Design an exception monitoring system with top‑K
Company: LinkedIn
Role: Software Engineer
Category: System Design
Difficulty: medium
Interview Round: Onsite
## System Design: Exception Monitoring with Top-K
Design an **exception monitoring system** for a microservices environment.
### Core requirements
- Services emit exception events (message, stack trace, service name, environment, version, timestamp, severity, request context).
- The system should enable on-call engineers to:
- View **Top K exceptions** over a time window (e.g., last 5/15/60 minutes), grouped/deduplicated by “same exception.”
- Filter by service, environment (prod/staging), deployment version, region.
- Drill down into a group to see recent samples and aggregated stats.
### Non-functional requirements
- High write throughput, low-latency queries for Top K.

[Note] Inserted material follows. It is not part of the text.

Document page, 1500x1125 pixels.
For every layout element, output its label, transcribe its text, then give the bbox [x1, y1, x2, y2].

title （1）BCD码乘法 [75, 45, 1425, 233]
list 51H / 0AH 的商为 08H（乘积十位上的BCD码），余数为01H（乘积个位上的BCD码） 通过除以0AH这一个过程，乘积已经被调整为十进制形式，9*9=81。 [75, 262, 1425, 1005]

- Handle duplicates, retries, bursts (incident storms).
- Retain raw data for debugging (e.g., 7–30 days) and aggregated metrics longer.
- Protect sensitive data in payloads.
### Clarifications to address
- How exceptions are **collected** from services.
- How events are **grouped** (fingerprinting) and how you store/query efficiently.
- What the **database schema** / key columns look like for both raw events and aggregates.
Deliverables: high-level architecture, data flow, storage choices, and APIs used by UI/on-call tooling.
Quick Answer: This question evaluates the ability to design a scalable, low-latency exception monitoring system focusing on streaming ingestion, event grouping/fingerprinting, data modeling for raw and aggregated stores, retention policies, and payload privacy.